Coda File System

Re: new coda issue: touch a file and coda dies

From: Jan Harkes <jaharkes_at_cs.cmu.edu>
Date: Thu, 7 Jul 2005 16:03:57 -0400
On Thu, Jul 07, 2005 at 01:47:09PM -0600, Patrick Walsh wrote:
> 	And I've hit upon what I think must be the problem:
> 
> # cfs whereis /coda/director/snapin/pool_scm
>   dir224  dir225  dir225
> 
> 	A quick look at VRList on the server shows:
> 
> /snapin 7f000003 3 1000004 2000004 200000a 0 0 0 0 0 0

Yes, that would be a problem. When the client sends a multirpc call to
the servers it doesn't contain the replica-id, but the replicated volume
id (i.e. 7f000003). The server then internally maps this to the local
replica id by iterating the list of replicas until it finds a volume
that has the correct server identifier (the first 8 bits of the volumeid).

So it finds replica id 02000004 and performs the operation. In this case
it will actually receive 2 of the 3 MultiRPC calls, but performs both
operations on only the first replica it finds.

So a create should fail with an EEXISTS, and similar strange errors.
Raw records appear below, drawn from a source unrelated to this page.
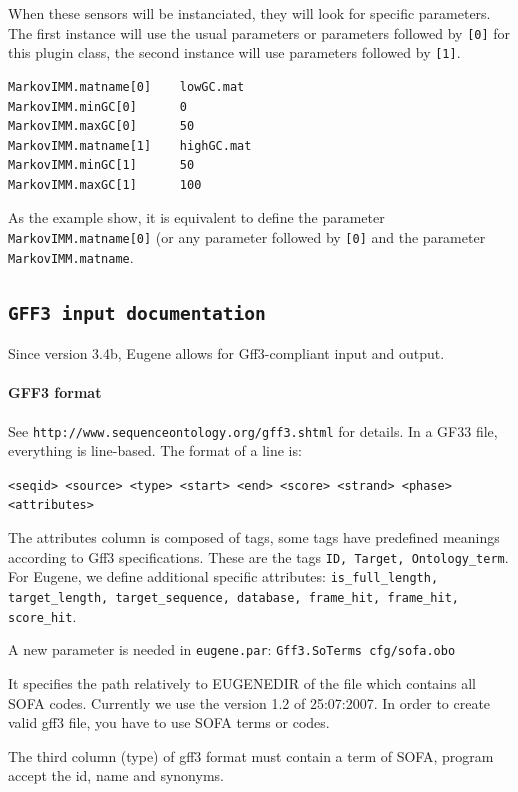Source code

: \documentclass[a4paper,titlepage]{report}
\begin{document}
When these sensors will be instanciated, they will look for specific
parameters. The first instance will use the usual parameters or
parameters followed by \texttt{[0]} for this plugin class, the second
instance will use parameters followed by \texttt{[1]}.

\begin{Verbatim}
MarkovIMM.matname[0]    lowGC.mat 
MarkovIMM.minGC[0]      0
MarkovIMM.maxGC[0]      50
MarkovIMM.matname[1]    highGC.mat
MarkovIMM.minGC[1]      50
MarkovIMM.maxGC[1]      100
\end{Verbatim}

As the example show, it is equivalent to define the parameter
\texttt{MarkovIMM.matname[0]} (or any parameter followed by
\texttt{[0]} and the parameter \texttt{MarkovIMM.matname}.

\subsection{\texttt{GFF3 input documentation}} 

Since version 3.4b, Eugene allows for Gff3-compliant input and output.

\paragraph{GFF3 format}

See \texttt{http://www.sequenceontology.org/gff3.shtml} for details.
In a GF33 file, everything is line-based. The format of a line is:

\verb!<seqid> <source> <type> <start> <end> <score> <strand> <phase><attributes>!

The attributes column is composed of tags, some tags have predefined
meanings according to Gff3 specifications. These are the tags
\texttt{ID, Target, Ontology\_term}.  For Eugene, we define additional
specific attributes: \texttt{is\_full\_length, target\_length,
  target\_sequence, database, frame\_hit, frame\_hit, score\_hit}.

A new parameter is needed in \texttt{eugene.par}: 
\texttt{Gff3.SoTerms		cfg/sofa.obo}

It specifies the path relatively to EUGENEDIR of the file which contains
all SOFA codes. Currently we use the version 1.2 of 25:07:2007. In order
to create valid gff3 file, you have to use SOFA terms or codes.

The third column (type) of gff3 format must contain a term of SOFA,
program accept the id, name and synonyms.
\end{document}
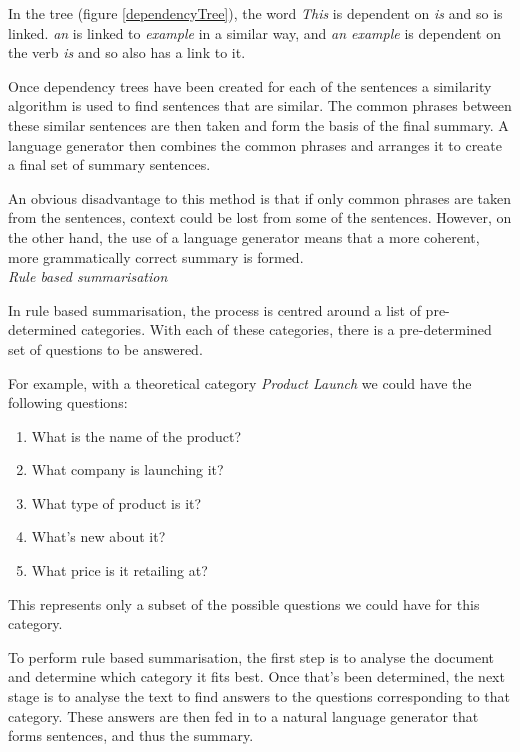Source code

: \documentclass[12pt]{article}
\begin{document}
In the tree (figure \ref{dependencyTree}), the word \emph{This} is dependent on \emph{is} and so is linked. \emph{an} is linked to \emph{example} in a similar way, and \emph{an example} is dependent on the verb \emph{is} and so also has a link to it. 

Once dependency trees have been created for each of the sentences a similarity algorithm is used to find sentences that are similar. The common phrases between these similar sentences are then taken and form the basis of the final summary. A language generator then combines the common phrases and arranges it to create a final set of summary sentences.

An obvious disadvantage to this method is that if only common phrases are taken from the sentences, context could be lost from some of the sentences. However, on the other hand, the use of a language generator means that a more coherent, more grammatically correct summary is formed. \\

\emph{Rule based summarisation}

In rule based summarisation\cite{ruleBasedSummarisation}, the process is centred around a list of pre-determined categories. With each of these categories, there is a pre-determined set of questions to be answered. 

For example, with a theoretical category \emph{Product Launch} we could have the following questions:

\begin{enumerate}
	\item What is the name of the product?
	\item What company is launching it?
	\item What type of product is it?
	\item What's new about it?
	\item What price is it retailing at?
\end{enumerate}

This represents only a subset of the possible questions we could have for this category.

To perform rule based summarisation, the first step is to analyse the document and determine which category it fits best. Once that's been determined, the next stage is to analyse the text to find answers to the questions corresponding to that category. These answers are then fed in to a natural language generator that forms sentences, and thus the summary.
\end{document}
> 	So it appears we are triply replicating a volume to two servers.  I
> have no idea how this happened -- we've automated the setup of coda and
> that code hasn't changed for some time.  So I'll look into this and try

Maybe 2 servers have the same server-id, or you initially created a
doubly replicated volume and then added a replica where the new replica
is on one of the existing ones. (or it was as simple as
"createvol_rep volume server_a server_b server_b")

> to figure out what's going on.  Sorry to waste your time with a bad
> setup.  I just can't figure out how it got setup wrong.

I can't figure out how it even got this far in the copy. I guess the
client might have disconnected from the 2 replicas on the same server,
committed on the remaining server and used resolution to propagate the
updates.

Jan
Received on 2005-07-07 16:04:51